§ EXERCISE INSTRUCTIONS
Rewrite the lines below as a numbered list, skipping blank lines and omitting the pictures.

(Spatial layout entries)
■ ■ ■ ■ ■ ■ ■
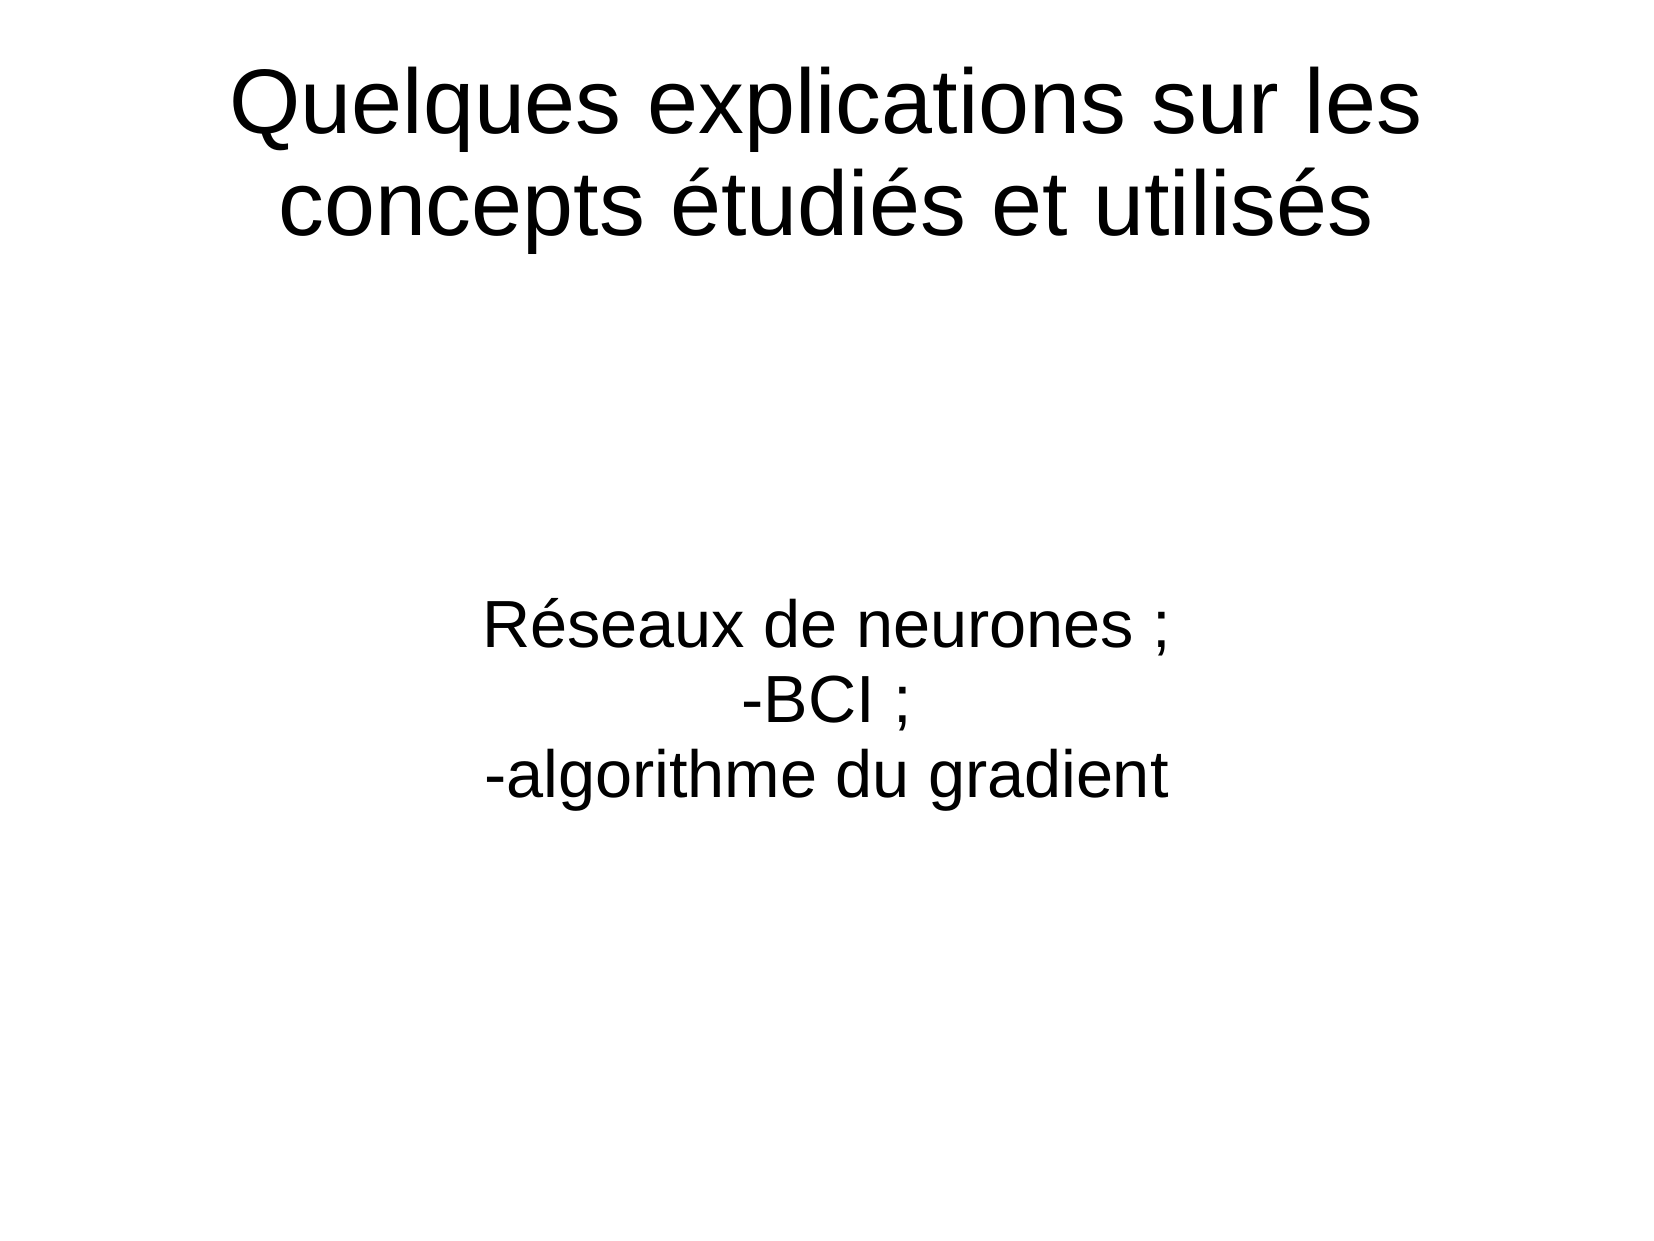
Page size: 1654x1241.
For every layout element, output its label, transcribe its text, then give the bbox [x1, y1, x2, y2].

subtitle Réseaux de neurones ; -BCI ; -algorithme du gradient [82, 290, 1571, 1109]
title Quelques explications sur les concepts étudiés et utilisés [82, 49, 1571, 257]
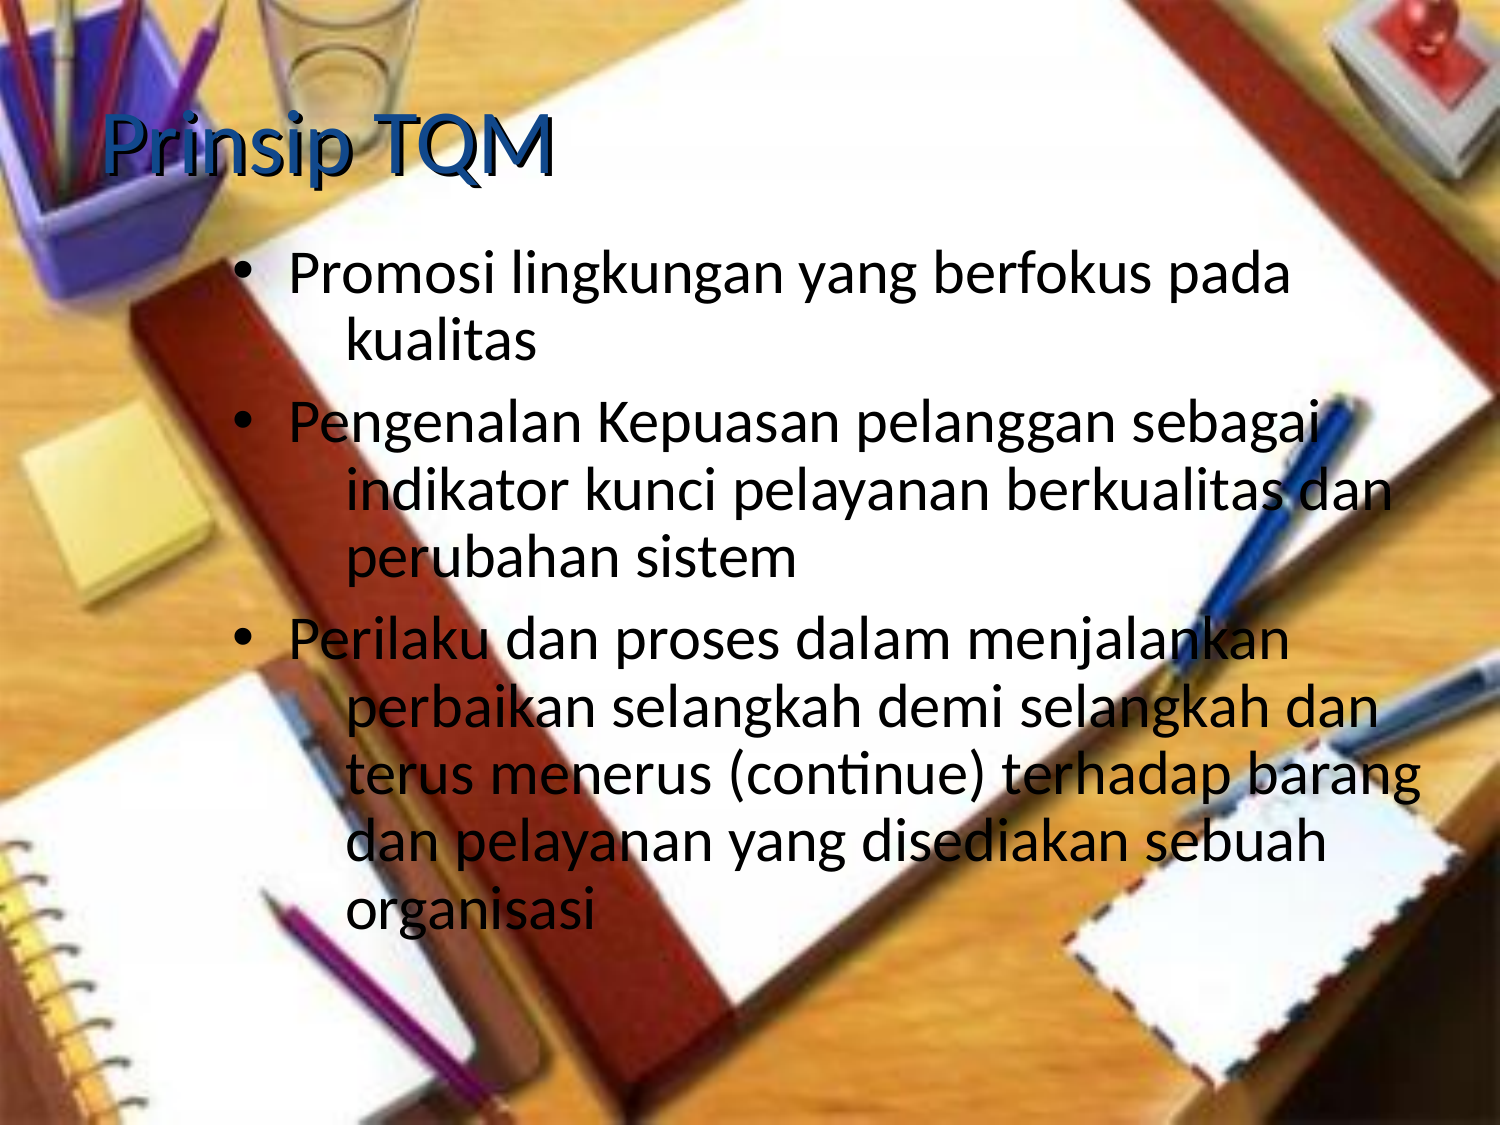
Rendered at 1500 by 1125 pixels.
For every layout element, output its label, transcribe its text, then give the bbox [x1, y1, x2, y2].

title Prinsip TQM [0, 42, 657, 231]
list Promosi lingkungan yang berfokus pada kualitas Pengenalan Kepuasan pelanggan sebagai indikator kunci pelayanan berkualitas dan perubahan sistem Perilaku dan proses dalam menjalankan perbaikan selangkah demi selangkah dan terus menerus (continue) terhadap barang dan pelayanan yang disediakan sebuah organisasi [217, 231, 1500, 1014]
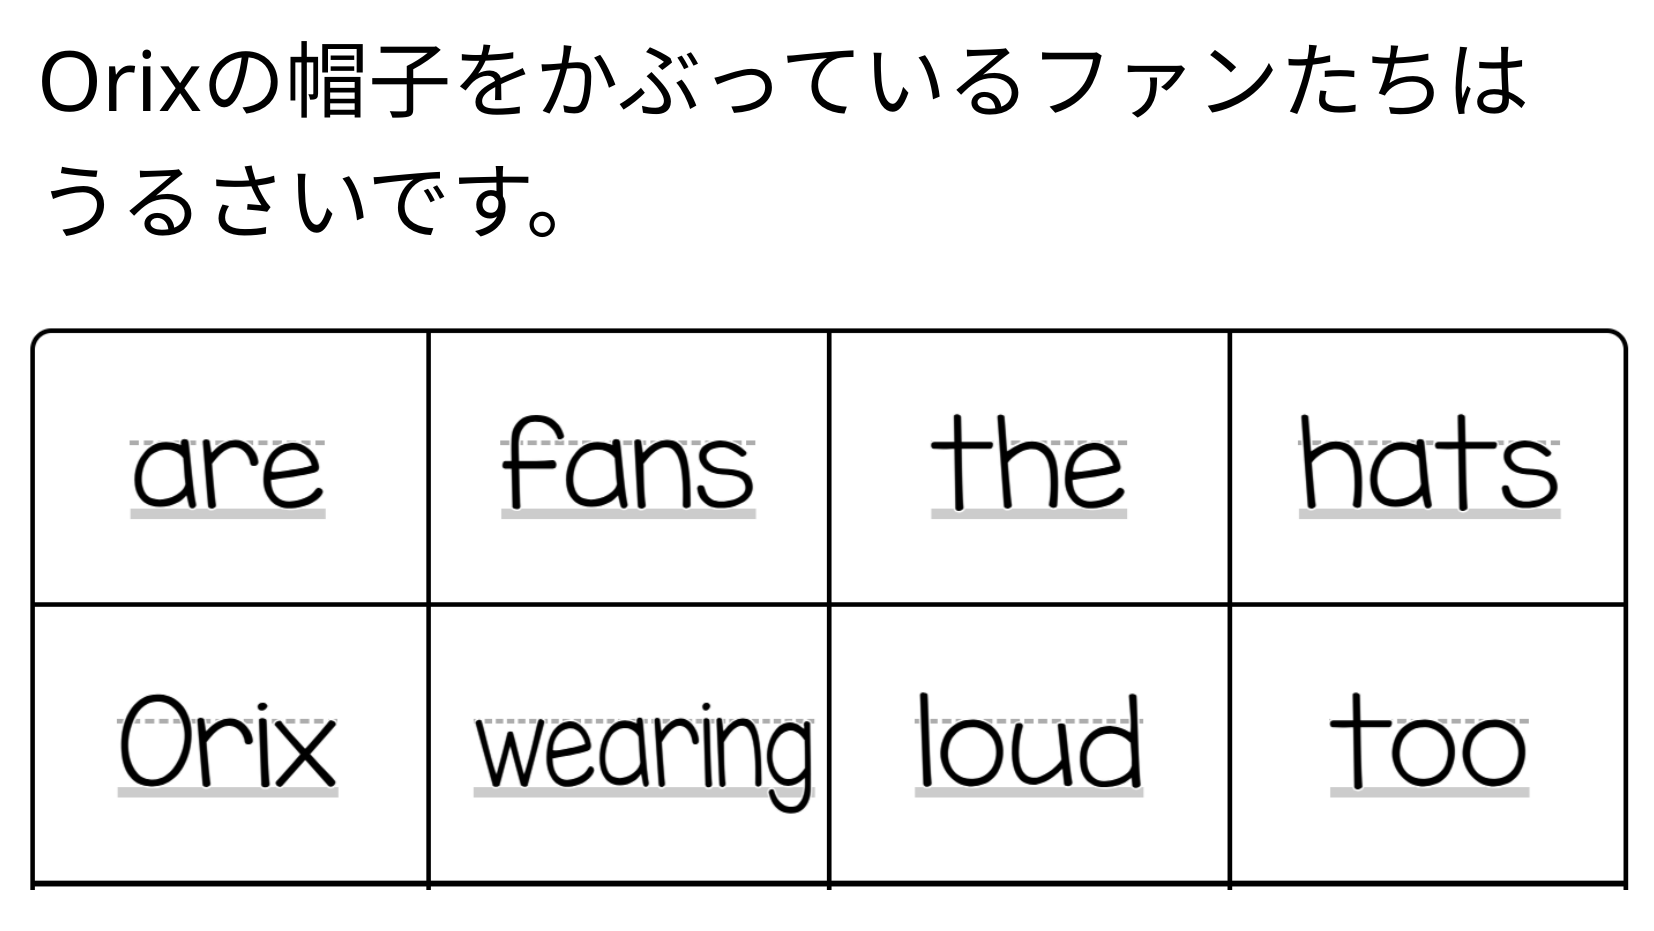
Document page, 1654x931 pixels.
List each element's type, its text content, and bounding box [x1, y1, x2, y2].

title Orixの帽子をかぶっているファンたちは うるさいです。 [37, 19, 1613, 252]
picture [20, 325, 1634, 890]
■ ■ ■ ■ ■ ■ ■
§ EXERCISE RESULT
1. Page size: 1654x1241.
2. For every layout element, output its label, transcribe its text, then give the bbox [x1, y1, x2, y2].
3. subtitle Réseaux de neurones ; -BCI ; -algorithme du gradient [82, 290, 1571, 1109]
4. title Quelques explications sur les concepts étudiés et utilisés [82, 49, 1571, 257]
5. Rendered at 1500 by 1125 pixels.
6. For every layout element, output its label, transcribe its text, then give the bbox [x1, y1, x2, y2].
7. title Prinsip TQM [0, 42, 657, 231]
8. list Promosi lingkungan yang berfokus pada kualitas Pengenalan Kepuasan pelanggan sebagai indikator kunci pelayanan berkualitas dan perubahan sistem Perilaku dan proses dalam menjalankan perbaikan selangkah demi selangkah dan terus menerus (continue) terhadap barang dan pelayanan yang disediakan sebuah organisasi [217, 231, 1500, 1014]
9. Document page, 1654x931 pixels.
10. List each element's type, its text content, and bounding box [x1, y1, x2, y2].
11. title Orixの帽子をかぶっているファンたちは うるさいです。 [37, 19, 1613, 252]
12. picture [20, 325, 1634, 890]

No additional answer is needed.